◆ **Ausgewählter Textauszug**:
Jesuitenmissionar, geboren in San Cristóbal de La Laguna, Mitbegründer von São Paulo und Rio de Janeiro. 2014 als Heiliger José de Anchieta kanonisiert.
José de Anchieta wurde am 19. März 1534 in San Cristóbal de La Laguna, Teneriffa, in einer adeligen Familie baskischer Herkunft geboren. Mit neunzehn Jahren ging er an das Colégio das Artes in Coimbra (Portugal), wo er in die Gesellschaft Jesu eintrat. 1553 schiffte er sich als Missionar nach Brasilien ein. Er kam in die Kapitanie São Vicente mit kaum neunzehn Jahren und mit der fragilen Gesundheit, die ihn sein ganzes Leben begleiten sollte.
In Brasilien erlernte Anchieta die Tupi-Sprache so meisterhaft, dass er darin das erste Wörterbuch und die erste Grammatik dieser Sprache verfasste, sowie Gedichte, Theaterstücke und Katechismen. 1554 war er an der Gründung des Kollegs São Paulo de Piratininga beteiligt, dem Keim der heutigen Stadt São Paulo. Später half er bei der Gründung von Rio de Janeiro (1565). Er wurde zum Provinzial von Brasilien ernannt (1577–1587), von wo aus er die Evangelisierung und den Schutz der Ureinwohner vor den Übergriffen der Siedler förderte.
Er wurde 1980 von Johannes Paul II. seliggesprochen und am 3. April 2014 von Papst Franziskus heiliggesprochen. Er wird als «Apostel Brasiliens» sowohl von der Kirche als auch vom brasilianischen Staat verehrt, der ihn zum Schutzheiligen des Landes erklärte. Der Teneriffaner, der Tupi und Latein sprach, Gedichte schrieb und Städte gründete, ist einer der universellsten Söhne der Kanarischen Inseln.

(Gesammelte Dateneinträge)
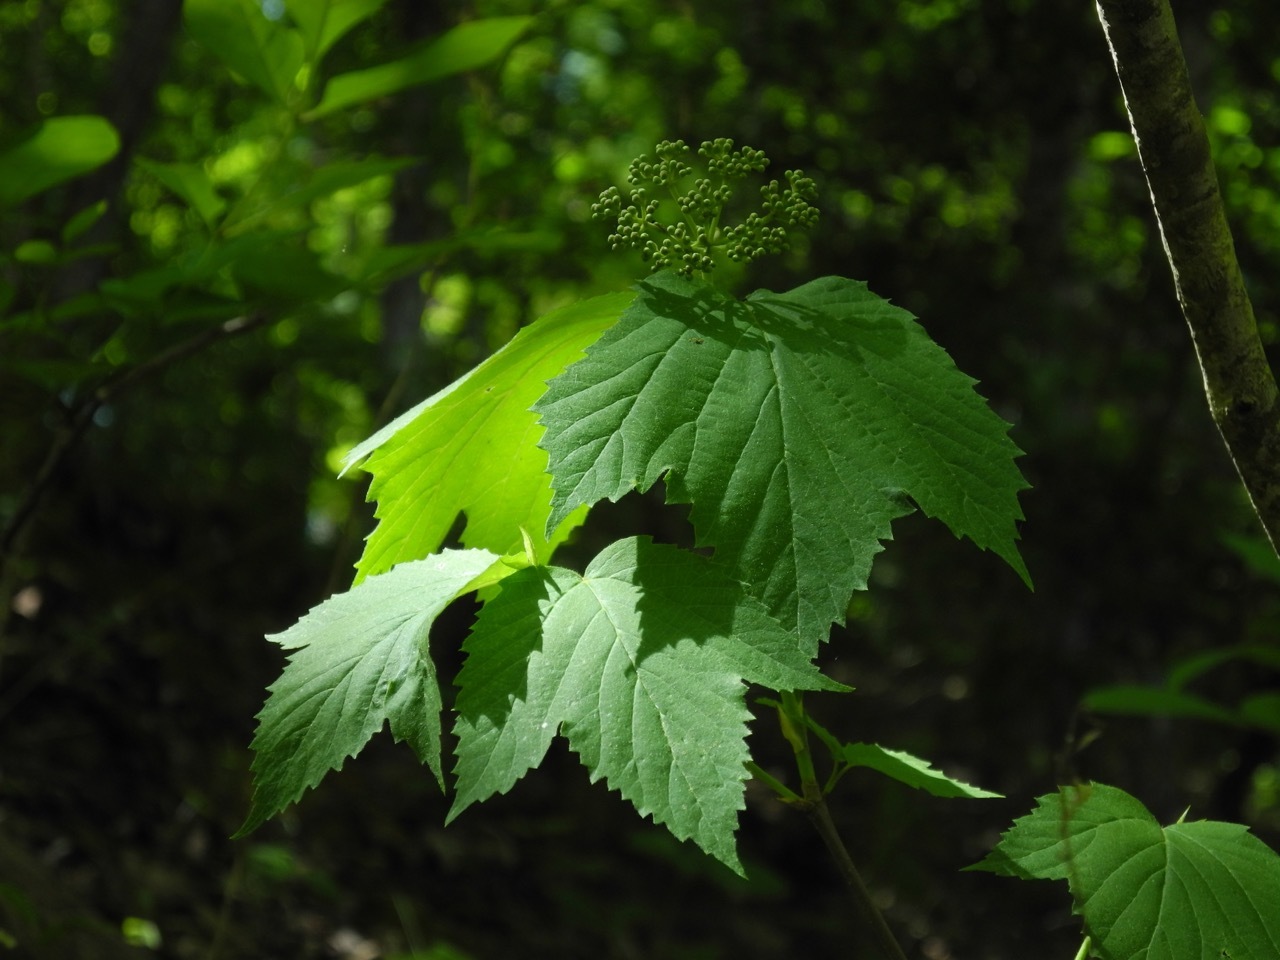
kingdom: Plantae
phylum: Tracheophyta
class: Magnoliopsida
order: Dipsacales
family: Viburnaceae
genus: Viburnum
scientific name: Viburnum acerifolium
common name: Dockmackie
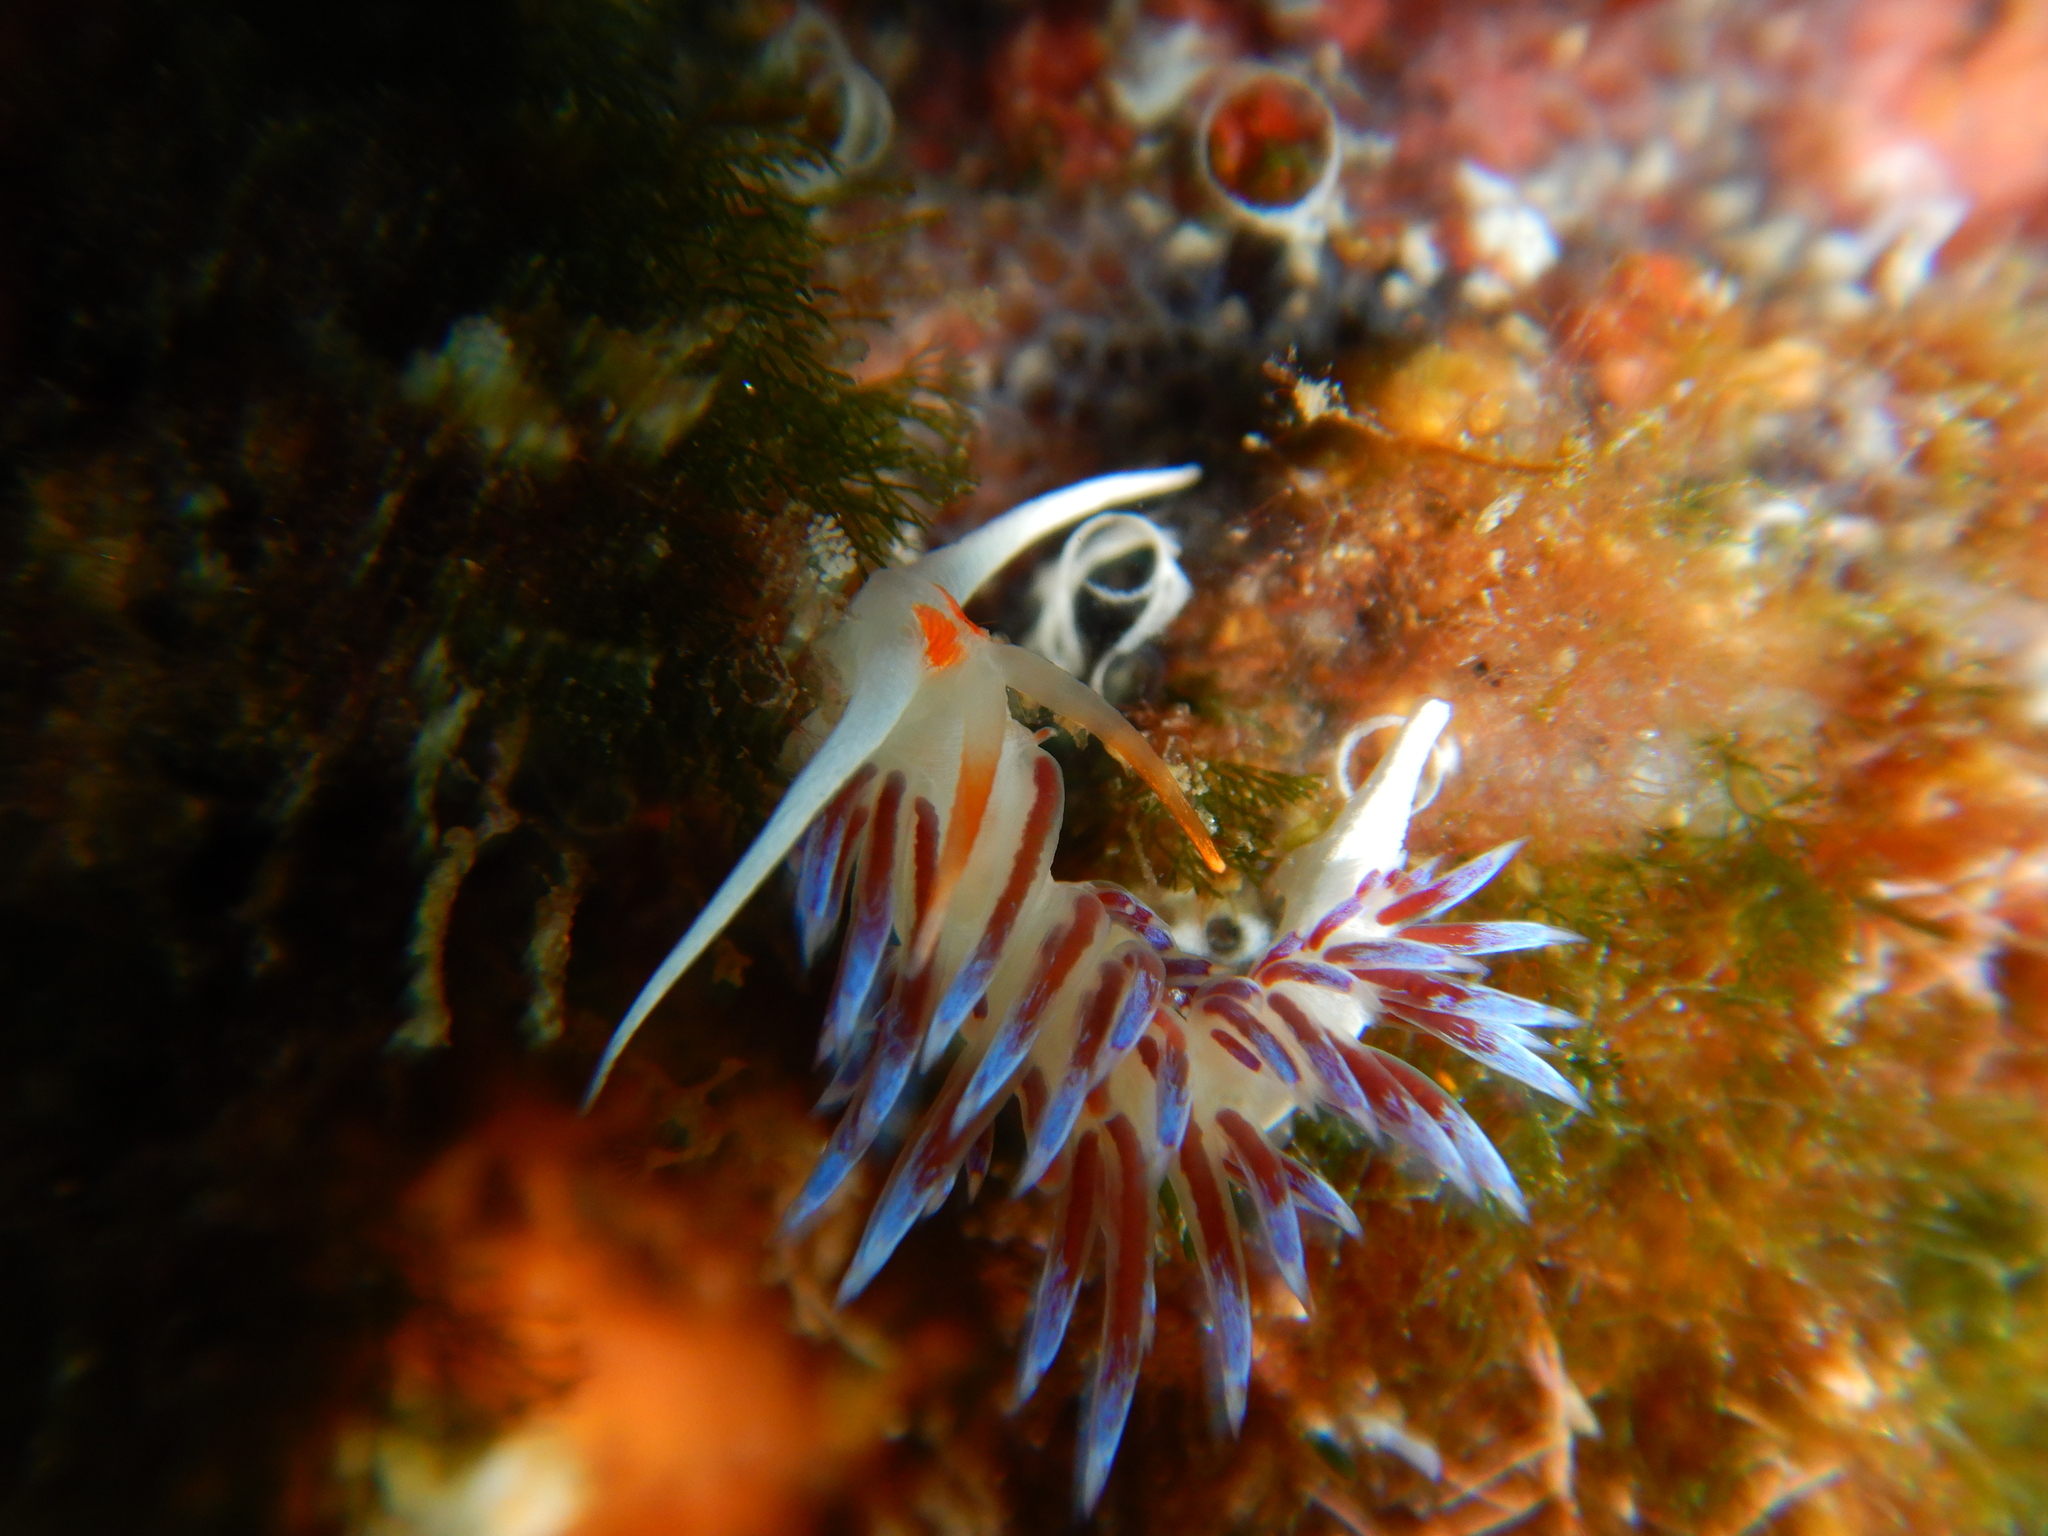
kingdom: Animalia
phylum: Mollusca
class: Gastropoda
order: Nudibranchia
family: Facelinidae
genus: Cratena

◆ **Aufgabe A**:
An welchem Datum wurde Anchieta laut dem Text über José de Anchieta heiliggesprochen?
◆ **Aufgabe B**:
Gib aus dem Text über José de Anchieta den Abschnitt wörtlich wieder, der mit den Worten "Er wurde 1980" anfängt und mit "der Kanarischen Inseln." aufhört.
◆ **Aufgabe C**:
Nenne sämtliche Jahreszahlen, die im Text über José de Anchieta vorkommen, jede nur einmal.
Die Auflistung hat mit dem Text über José de Anchieta nichts zu tun.

◆ **Lösung A**:
Am 3. April 2014

◆ **Lösung B**:
Er wurde 1980 von Johannes Paul II. seliggesprochen und am 3. April 2014 von Papst Franziskus heiliggesprochen. Er wird als «Apostel Brasiliens» sowohl von der Kirche als auch vom brasilianischen Staat verehrt, der ihn zum Schutzheiligen des Landes erklärte. Der Teneriffaner, der Tupi und Latein sprach, Gedichte schrieb und Städte gründete, ist einer der universellsten Söhne der Kanarischen Inseln.

◆ **Lösung C**:
1534, 1553, 1554, 1565, 1577, 1587, 1980, 2014